"Мировоззрение Андрея Рублева". Из книги В.А.Плугина
"Не на лица судите, сынове человечестии..."
Предшествующая эпоха дает в этом отношении картину более разнообразную. Здесь мы найдем и подражание греческим надписям («Спас на престоле» новгородской школы XIII в.) и начало какого-то обличения Христа против иудеев (Спас из Поясного чина XIII в., обнаруженный на Онеге). На псковской иконе в деисусе того же времени в экспозиции ГРМ Христос держит евангелие раскрытым на словах: «Рече господь своим ученикам: никто же взыде на небо, токмо съшедый с небеси сын человеч, сый на небеси. И якоже вознесе Моисей змию в пустыни, тако подобает вознести-ся сыну человечю. Да всяк веруяй вонь не погибнет, но имать живой вечный. Тако бо возлюби бог мира сего, и яко сына своего единочадаго дал еси в мир... Не послал господь сына своего... в мир, чтобы судить мир, но чтобы мир спасен был через него» (Иоанн, III, 13-17).
Но на большинстве русских икон старше XV в. евангелие в руках Спаса закрыто.
Искусство этого периода еще не впитало в себя той публицистической струи, которая захватит его позднее. Источник спасения - новый завет Христа - появляется на иконах только как символ и-обращен к зрителю золотом и драгоценными камнями переплета. О нем говорится, но сам он не говорит.
В тех же редких случаях, когда книга раскрыта, текст ее подбирается художником более или менее произвольно и решает какие-то частные задачи, подсказанные, видимо, заказчиком.
В XV в. все меняется неожиданно и резко. Как по мановению волшебной палочки раскрываются евангелия в руках Спаса во всех углах необъятной Руси, чтобы преподать одно и то же назидание. Иконописцы перестают довольствоваться изобразительным языком и призывают на помощь новые средства воздействия - литературные. Их задача все больше смещается от изображения христианских догматов и норм к их защите, от богословия - к проповеди и полемике.
Источником происшедших в искусстве изменений были новые веяния в духовной жизни русского общества. Более высокий уровень общественного сознания в эпоху национального возрождения, критика привычных норм и понятий, открытые еретические выступления против церкви, представляющие собой одну из наиболее острых форм классовой борьбы, - все это делало идеологическую атмосферу сложной и накаленной, вызывало ожесточенную полемику противоборствующих сторон.
Специфика положения заключалась в том, что в средневековом обществе противники могли драться только одним, общим оружием - «священным писанием». И еретики, и представители христианской ортодоксии торопились «разгнуть» библию и поразить врага какой-нибудь удачной цитатой из поучений Христа. Недаром же Стефан Пермский негодовал на стригольников, что они ищут в евангелии, «чим бы кого укорити». Но, вразумляя их, что евангелие дано не для этого, а для того, чтобы укорить самих себя и покаяться, пермский епископ в полемике с еретиками пошел по тому же пути: другого не было. Вот так вдруг и «разгнулись» священные книги, закрытые раньше потому, что еще нечего было сказать. И дерзким нападкам «ересоводцев», штудировавших писания, чтобы устами Христа произнести речи, которые «укоряли» церковь и всю систему феодального порядка, церковники противопоставляли другого Христа, проповедующего иные истины.
::::::::
◆ **ЦЕЛЬ**
Воспроизведите без изменений отрывок текста о мировоззрении Андрея Рублева от слов «Предшествующая эпоха дает» до слов «(Иоанн, III, 13-17).» включительно.
::::::::
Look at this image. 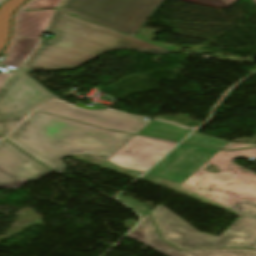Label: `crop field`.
I'll list each match as a JSON object with an SVG mask.
<instances>
[{
  "instance_id": "obj_1",
  "label": "crop field",
  "mask_w": 256,
  "mask_h": 256,
  "mask_svg": "<svg viewBox=\"0 0 256 256\" xmlns=\"http://www.w3.org/2000/svg\"><path fill=\"white\" fill-rule=\"evenodd\" d=\"M133 136L38 113L29 116L6 139L62 174L66 167L61 160L65 156L87 153L107 160Z\"/></svg>"
},
{
  "instance_id": "obj_2",
  "label": "crop field",
  "mask_w": 256,
  "mask_h": 256,
  "mask_svg": "<svg viewBox=\"0 0 256 256\" xmlns=\"http://www.w3.org/2000/svg\"><path fill=\"white\" fill-rule=\"evenodd\" d=\"M45 32L56 33L57 36L53 41L41 40L23 67L33 71L73 69L105 52L122 49L152 54L170 52L57 10Z\"/></svg>"
},
{
  "instance_id": "obj_3",
  "label": "crop field",
  "mask_w": 256,
  "mask_h": 256,
  "mask_svg": "<svg viewBox=\"0 0 256 256\" xmlns=\"http://www.w3.org/2000/svg\"><path fill=\"white\" fill-rule=\"evenodd\" d=\"M231 209L240 217L220 238L197 232L161 205L150 212L161 238L182 250L211 247L256 249V204L240 200Z\"/></svg>"
},
{
  "instance_id": "obj_4",
  "label": "crop field",
  "mask_w": 256,
  "mask_h": 256,
  "mask_svg": "<svg viewBox=\"0 0 256 256\" xmlns=\"http://www.w3.org/2000/svg\"><path fill=\"white\" fill-rule=\"evenodd\" d=\"M250 157H256V148L232 152L220 150L181 187L229 209L240 199L256 202V174L234 164L236 158ZM209 164L220 172H208L205 167Z\"/></svg>"
},
{
  "instance_id": "obj_5",
  "label": "crop field",
  "mask_w": 256,
  "mask_h": 256,
  "mask_svg": "<svg viewBox=\"0 0 256 256\" xmlns=\"http://www.w3.org/2000/svg\"><path fill=\"white\" fill-rule=\"evenodd\" d=\"M164 0H62L56 7L134 36Z\"/></svg>"
},
{
  "instance_id": "obj_6",
  "label": "crop field",
  "mask_w": 256,
  "mask_h": 256,
  "mask_svg": "<svg viewBox=\"0 0 256 256\" xmlns=\"http://www.w3.org/2000/svg\"><path fill=\"white\" fill-rule=\"evenodd\" d=\"M29 71L18 69L0 91V118L27 114L49 99L57 98L27 76Z\"/></svg>"
},
{
  "instance_id": "obj_7",
  "label": "crop field",
  "mask_w": 256,
  "mask_h": 256,
  "mask_svg": "<svg viewBox=\"0 0 256 256\" xmlns=\"http://www.w3.org/2000/svg\"><path fill=\"white\" fill-rule=\"evenodd\" d=\"M219 150L181 144L148 174L182 184Z\"/></svg>"
},
{
  "instance_id": "obj_8",
  "label": "crop field",
  "mask_w": 256,
  "mask_h": 256,
  "mask_svg": "<svg viewBox=\"0 0 256 256\" xmlns=\"http://www.w3.org/2000/svg\"><path fill=\"white\" fill-rule=\"evenodd\" d=\"M38 111L62 116L75 121L103 127L110 130L137 134L150 121L133 118L116 112H93L74 109L60 102H50Z\"/></svg>"
},
{
  "instance_id": "obj_9",
  "label": "crop field",
  "mask_w": 256,
  "mask_h": 256,
  "mask_svg": "<svg viewBox=\"0 0 256 256\" xmlns=\"http://www.w3.org/2000/svg\"><path fill=\"white\" fill-rule=\"evenodd\" d=\"M176 144L135 135L108 161L129 170L144 172Z\"/></svg>"
},
{
  "instance_id": "obj_10",
  "label": "crop field",
  "mask_w": 256,
  "mask_h": 256,
  "mask_svg": "<svg viewBox=\"0 0 256 256\" xmlns=\"http://www.w3.org/2000/svg\"><path fill=\"white\" fill-rule=\"evenodd\" d=\"M0 165L31 181L51 173L5 140L0 142Z\"/></svg>"
},
{
  "instance_id": "obj_11",
  "label": "crop field",
  "mask_w": 256,
  "mask_h": 256,
  "mask_svg": "<svg viewBox=\"0 0 256 256\" xmlns=\"http://www.w3.org/2000/svg\"><path fill=\"white\" fill-rule=\"evenodd\" d=\"M149 232L148 242L162 252L176 250L164 241L158 238L152 221L147 215L141 223ZM178 251V250H176ZM186 256H256V250L245 249H213V250H197V251H178Z\"/></svg>"
},
{
  "instance_id": "obj_12",
  "label": "crop field",
  "mask_w": 256,
  "mask_h": 256,
  "mask_svg": "<svg viewBox=\"0 0 256 256\" xmlns=\"http://www.w3.org/2000/svg\"><path fill=\"white\" fill-rule=\"evenodd\" d=\"M53 13L50 11H24L19 18L18 36L41 37Z\"/></svg>"
},
{
  "instance_id": "obj_13",
  "label": "crop field",
  "mask_w": 256,
  "mask_h": 256,
  "mask_svg": "<svg viewBox=\"0 0 256 256\" xmlns=\"http://www.w3.org/2000/svg\"><path fill=\"white\" fill-rule=\"evenodd\" d=\"M190 132V130H186L165 122L152 120L138 134L180 141Z\"/></svg>"
},
{
  "instance_id": "obj_14",
  "label": "crop field",
  "mask_w": 256,
  "mask_h": 256,
  "mask_svg": "<svg viewBox=\"0 0 256 256\" xmlns=\"http://www.w3.org/2000/svg\"><path fill=\"white\" fill-rule=\"evenodd\" d=\"M40 39L17 38L11 54L0 64L1 66H14L17 70L30 54L36 49Z\"/></svg>"
},
{
  "instance_id": "obj_15",
  "label": "crop field",
  "mask_w": 256,
  "mask_h": 256,
  "mask_svg": "<svg viewBox=\"0 0 256 256\" xmlns=\"http://www.w3.org/2000/svg\"><path fill=\"white\" fill-rule=\"evenodd\" d=\"M29 180L11 172L10 170L0 166V188L16 189L20 185Z\"/></svg>"
},
{
  "instance_id": "obj_16",
  "label": "crop field",
  "mask_w": 256,
  "mask_h": 256,
  "mask_svg": "<svg viewBox=\"0 0 256 256\" xmlns=\"http://www.w3.org/2000/svg\"><path fill=\"white\" fill-rule=\"evenodd\" d=\"M202 139V140H199ZM184 143L196 144L201 146L213 147L221 149L224 147L228 142L215 139L213 137L203 136L198 133H193L190 135L186 140L183 141Z\"/></svg>"
},
{
  "instance_id": "obj_17",
  "label": "crop field",
  "mask_w": 256,
  "mask_h": 256,
  "mask_svg": "<svg viewBox=\"0 0 256 256\" xmlns=\"http://www.w3.org/2000/svg\"><path fill=\"white\" fill-rule=\"evenodd\" d=\"M137 228V227H136ZM131 233V232H130ZM129 237L133 238V239H136L138 241H141L145 244H147V238H148V232L147 230L142 227V226H139L137 229H135L131 234L128 235ZM149 245V244H147ZM150 246V245H149ZM152 247V246H151ZM154 248V247H153ZM157 250V249H156ZM158 251V250H157ZM160 252V251H159ZM162 253V252H161ZM163 254H166L168 256H184L176 251H171V252H166V253H163Z\"/></svg>"
},
{
  "instance_id": "obj_18",
  "label": "crop field",
  "mask_w": 256,
  "mask_h": 256,
  "mask_svg": "<svg viewBox=\"0 0 256 256\" xmlns=\"http://www.w3.org/2000/svg\"><path fill=\"white\" fill-rule=\"evenodd\" d=\"M25 116L26 115L0 119V133L3 136L6 135V133L15 127Z\"/></svg>"
},
{
  "instance_id": "obj_19",
  "label": "crop field",
  "mask_w": 256,
  "mask_h": 256,
  "mask_svg": "<svg viewBox=\"0 0 256 256\" xmlns=\"http://www.w3.org/2000/svg\"><path fill=\"white\" fill-rule=\"evenodd\" d=\"M61 0H38L27 9L55 8Z\"/></svg>"
},
{
  "instance_id": "obj_20",
  "label": "crop field",
  "mask_w": 256,
  "mask_h": 256,
  "mask_svg": "<svg viewBox=\"0 0 256 256\" xmlns=\"http://www.w3.org/2000/svg\"><path fill=\"white\" fill-rule=\"evenodd\" d=\"M32 1L34 0H30L29 2H27L25 5H23L21 7V9H19L18 11H16L14 17H13V32H12V36L10 38V41H9V44L6 48V50L2 53L4 55H8V53L10 52V49L12 47V44H13V41H14V38H15V35H16V20L21 12L22 9H24L28 4H30Z\"/></svg>"
},
{
  "instance_id": "obj_21",
  "label": "crop field",
  "mask_w": 256,
  "mask_h": 256,
  "mask_svg": "<svg viewBox=\"0 0 256 256\" xmlns=\"http://www.w3.org/2000/svg\"><path fill=\"white\" fill-rule=\"evenodd\" d=\"M117 199L120 200V201H122V202H124V203H126L127 205H129V206L132 207L133 209H135V210H136L138 213H140L143 217L148 214V212H147V210H146V208H145L144 206H142V205H140V204H138V203L132 201V200L129 199V198L119 196V197H117Z\"/></svg>"
},
{
  "instance_id": "obj_22",
  "label": "crop field",
  "mask_w": 256,
  "mask_h": 256,
  "mask_svg": "<svg viewBox=\"0 0 256 256\" xmlns=\"http://www.w3.org/2000/svg\"><path fill=\"white\" fill-rule=\"evenodd\" d=\"M185 1L221 8L216 0H185Z\"/></svg>"
},
{
  "instance_id": "obj_23",
  "label": "crop field",
  "mask_w": 256,
  "mask_h": 256,
  "mask_svg": "<svg viewBox=\"0 0 256 256\" xmlns=\"http://www.w3.org/2000/svg\"><path fill=\"white\" fill-rule=\"evenodd\" d=\"M251 146H256V145L236 144V143L229 142L223 149L234 150V149L247 148V147H251Z\"/></svg>"
},
{
  "instance_id": "obj_24",
  "label": "crop field",
  "mask_w": 256,
  "mask_h": 256,
  "mask_svg": "<svg viewBox=\"0 0 256 256\" xmlns=\"http://www.w3.org/2000/svg\"><path fill=\"white\" fill-rule=\"evenodd\" d=\"M12 74H0V90L6 84Z\"/></svg>"
},
{
  "instance_id": "obj_25",
  "label": "crop field",
  "mask_w": 256,
  "mask_h": 256,
  "mask_svg": "<svg viewBox=\"0 0 256 256\" xmlns=\"http://www.w3.org/2000/svg\"><path fill=\"white\" fill-rule=\"evenodd\" d=\"M217 1L219 2L222 8H227L238 0H217Z\"/></svg>"
},
{
  "instance_id": "obj_26",
  "label": "crop field",
  "mask_w": 256,
  "mask_h": 256,
  "mask_svg": "<svg viewBox=\"0 0 256 256\" xmlns=\"http://www.w3.org/2000/svg\"><path fill=\"white\" fill-rule=\"evenodd\" d=\"M254 1V3L256 4V0H253Z\"/></svg>"
}]
</instances>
::::::::
◆ **ПОЛНОЕ РЕШЕНИЕ**
Предшествующая эпоха дает в этом отношении картину более разнообразную. Здесь мы найдем и подражание греческим надписям («Спас на престоле» новгородской школы XIII в.) и начало какого-то обличения Христа против иудеев (Спас из Поясного чина XIII в., обнаруженный на Онеге). На псковской иконе в деисусе того же времени в экспозиции ГРМ Христос держит евангелие раскрытым на словах: «Рече господь своим ученикам: никто же взыде на небо, токмо съшедый с небеси сын человеч, сый на небеси. И якоже вознесе Моисей змию в пустыни, тако подобает вознести-ся сыну человечю. Да всяк веруяй вонь не погибнет, но имать живой вечный. Тако бо возлюби бог мира сего, и яко сына своего единочадаго дал еси в мир... Не послал господь сына своего... в мир, чтобы судить мир, но чтобы мир спасен был через него» (Иоанн, III, 13-17).